Sen. Elizabeth Warren (D-MA) has seemingly shown once again that she apparently has never seen a federal regulation that was too tough or a financial institution that was not already regulated enough, this time in regard to alleged fraud and scams on peer-to-peer payment platforms like Zelle.
The progressive senator is now demanding a regulatory crackdown by the Consumer Financial Protection Bureau, not on the scammers who use Zelle to engage in fraud, but on the banks that have allegedly failed to fully repay defrauded consumers, according to the PYMNTS site.
Warren issued a report earlier in October that alleged widespread and increasing fraud and scams on Zelle and has now urged the CFPB to “update and strengthen regulations” aimed at holding banks and financial institutions responsible for repaying consumers who had been defrauded or scammed on the payment platform.
CFPB “must update and strengthen regulations”
Sen. Warren on Wednesday sent a letter to CFPB Director Rohit Chopra in order to “bring to your attention new findings from my investigation that revealed rampant fraud that occurs on the peer-to-peer payment platform Zelle, and the failure of banks to repay customers that are swindled by fraudsters and scammers.”
“The findings of this report reveal that the Consumer Financial Protection Bureau (CFPB) must update and strengthen regulations governing the obligations of banks to repay customers who are defrauded on Zelle and other peer-to-peer payment platforms,” she continued. “My investigation, which is based on previously non-public information obtained from the banks that own and run the platform, shows that Zelle is increasingly becoming a tool of bad actors who use the platform to defraud consumers, while the big banks that own Zelle do little to stop them or provide recourse to their consumers.”
She then proceeded to call out Zelle and its parent company Early Warning Services, as well as some of the “consortium of big banks” that share ownership of the platform, for not doing enough to combat fraud and for not providing her with certain information that she had previously demanded and specifically admonished JPMorgan Chase and Wells Fargo in that regard.
Warren accuses banks of violating the law
Warren also shared in the letter some of the purported evidence she had uncovered based on information provided by some of the banks that collectively own Zelle and asserted that there has been a sharp increase of tens of thousands of instances of fraud over prior years, as well as that the banks were not making defrauded consumers financially whole in an overwhelming majority of those cases.

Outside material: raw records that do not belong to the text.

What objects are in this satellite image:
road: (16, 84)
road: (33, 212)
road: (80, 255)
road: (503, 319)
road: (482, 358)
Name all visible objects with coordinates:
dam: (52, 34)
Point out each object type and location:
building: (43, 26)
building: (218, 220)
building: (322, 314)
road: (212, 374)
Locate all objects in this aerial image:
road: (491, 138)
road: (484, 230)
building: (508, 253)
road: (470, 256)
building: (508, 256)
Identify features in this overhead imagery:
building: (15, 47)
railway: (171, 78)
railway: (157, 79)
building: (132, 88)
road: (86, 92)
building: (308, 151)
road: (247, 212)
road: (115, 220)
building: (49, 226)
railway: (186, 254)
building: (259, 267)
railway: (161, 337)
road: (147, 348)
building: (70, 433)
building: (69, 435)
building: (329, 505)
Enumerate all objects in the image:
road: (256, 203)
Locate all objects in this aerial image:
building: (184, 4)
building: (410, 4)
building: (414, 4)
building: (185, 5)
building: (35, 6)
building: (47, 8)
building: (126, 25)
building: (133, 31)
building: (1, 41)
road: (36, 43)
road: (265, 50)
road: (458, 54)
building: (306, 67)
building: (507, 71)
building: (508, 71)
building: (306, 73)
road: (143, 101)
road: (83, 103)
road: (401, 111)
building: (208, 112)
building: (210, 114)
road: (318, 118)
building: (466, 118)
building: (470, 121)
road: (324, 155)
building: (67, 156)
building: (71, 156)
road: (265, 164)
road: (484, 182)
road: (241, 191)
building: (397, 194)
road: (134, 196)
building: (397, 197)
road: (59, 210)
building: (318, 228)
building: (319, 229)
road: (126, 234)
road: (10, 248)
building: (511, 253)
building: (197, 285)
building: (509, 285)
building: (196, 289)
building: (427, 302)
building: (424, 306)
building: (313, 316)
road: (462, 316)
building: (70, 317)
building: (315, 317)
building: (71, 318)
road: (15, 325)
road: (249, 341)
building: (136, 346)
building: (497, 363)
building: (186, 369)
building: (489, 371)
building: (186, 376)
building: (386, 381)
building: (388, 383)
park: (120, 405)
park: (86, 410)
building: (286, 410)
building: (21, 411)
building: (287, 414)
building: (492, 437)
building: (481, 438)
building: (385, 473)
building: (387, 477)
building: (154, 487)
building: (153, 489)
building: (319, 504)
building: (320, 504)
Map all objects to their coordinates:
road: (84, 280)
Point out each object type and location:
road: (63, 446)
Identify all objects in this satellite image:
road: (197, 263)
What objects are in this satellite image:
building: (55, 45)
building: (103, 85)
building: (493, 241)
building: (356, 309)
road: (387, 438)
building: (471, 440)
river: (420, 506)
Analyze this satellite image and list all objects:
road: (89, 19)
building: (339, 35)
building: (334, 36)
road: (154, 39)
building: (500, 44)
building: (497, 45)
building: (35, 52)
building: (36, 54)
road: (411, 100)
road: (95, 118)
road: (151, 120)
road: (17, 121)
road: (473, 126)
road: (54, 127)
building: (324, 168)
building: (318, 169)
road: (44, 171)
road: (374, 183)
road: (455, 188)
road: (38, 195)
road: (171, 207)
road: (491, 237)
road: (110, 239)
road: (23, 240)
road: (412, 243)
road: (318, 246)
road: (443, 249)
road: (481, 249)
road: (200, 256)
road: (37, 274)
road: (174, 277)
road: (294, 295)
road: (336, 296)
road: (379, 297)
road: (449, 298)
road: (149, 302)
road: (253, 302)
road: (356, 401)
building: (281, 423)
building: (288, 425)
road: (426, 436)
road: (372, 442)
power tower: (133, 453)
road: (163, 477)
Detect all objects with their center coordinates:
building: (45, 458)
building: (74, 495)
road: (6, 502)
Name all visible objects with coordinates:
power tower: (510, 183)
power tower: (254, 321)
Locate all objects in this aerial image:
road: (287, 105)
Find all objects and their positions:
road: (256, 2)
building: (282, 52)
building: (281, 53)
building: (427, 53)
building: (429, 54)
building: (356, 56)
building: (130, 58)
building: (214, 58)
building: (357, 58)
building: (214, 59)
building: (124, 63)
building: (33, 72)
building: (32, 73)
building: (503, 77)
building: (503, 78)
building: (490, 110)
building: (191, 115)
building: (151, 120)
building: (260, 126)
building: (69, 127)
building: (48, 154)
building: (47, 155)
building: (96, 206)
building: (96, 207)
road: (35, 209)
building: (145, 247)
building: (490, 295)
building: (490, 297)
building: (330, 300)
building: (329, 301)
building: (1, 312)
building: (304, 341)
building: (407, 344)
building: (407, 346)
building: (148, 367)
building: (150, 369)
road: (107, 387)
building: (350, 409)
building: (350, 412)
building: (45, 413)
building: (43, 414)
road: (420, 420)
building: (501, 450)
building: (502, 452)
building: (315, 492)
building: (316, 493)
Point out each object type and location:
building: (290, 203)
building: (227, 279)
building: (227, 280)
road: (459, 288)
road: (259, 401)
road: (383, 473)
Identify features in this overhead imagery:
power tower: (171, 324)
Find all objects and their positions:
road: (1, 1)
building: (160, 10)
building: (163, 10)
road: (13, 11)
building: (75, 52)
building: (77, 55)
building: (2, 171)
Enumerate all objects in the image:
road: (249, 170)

The Massachusetts senator noted that the CFPB had the authority to “amend Regulation E of the Electronic Fund Transfers Act to increase consumer protection and interpret the guidelines surrounding peer-to-peer platforms” and once again insisted that the “agency must strengthen consumer protections on peer-to-peer platforms like Zelle.”
“The rising volume of fraud and scams — combined with banks’ failure to make consumers whole in more than 90 percent of authorized scam cases and nearly 50 percent of unauthorized fraud cases — is a violation of banks’ responsibilities to their consumers and is not consistent with the goals of Regulation E,” Warren concluded.
Targets of Warren’s regulatory ire fire back
CNBC reported that Zelle, which is a peer-to-peer payment platform similar to CashApp and Venmo, is collectively owned by seven major banks and financial institutions, including Bank of America, Capitol One, JPMorgan Chase, PNC Bank, Truist, U.S. Bank, and Wells Fargo.
In response to Warren’s letter, Zelle parent company Early Warning Services said in a statement, “Tens of millions of consumers safely use Zelle, with more than 99.9 percent of payments sent without any report of fraud or scams. Any external analysis done is incomplete and does not reflect the efforts and data reported by more than 1,700 financial institutions on the Zelle Network.”
As for Warren’s specific rebuke of Wells Fargo for not fully cooperating with her investigation, a spokesperson for that banking institution said in a statement, “We don’t believe the numbers in a recent report are done on a comparable basis, and therefore the analysis is misleading and inaccurate,” and added, “We welcome the opportunity to have a constructive discussion about wholistic Zelle data and industry trends — not just that of three banks.”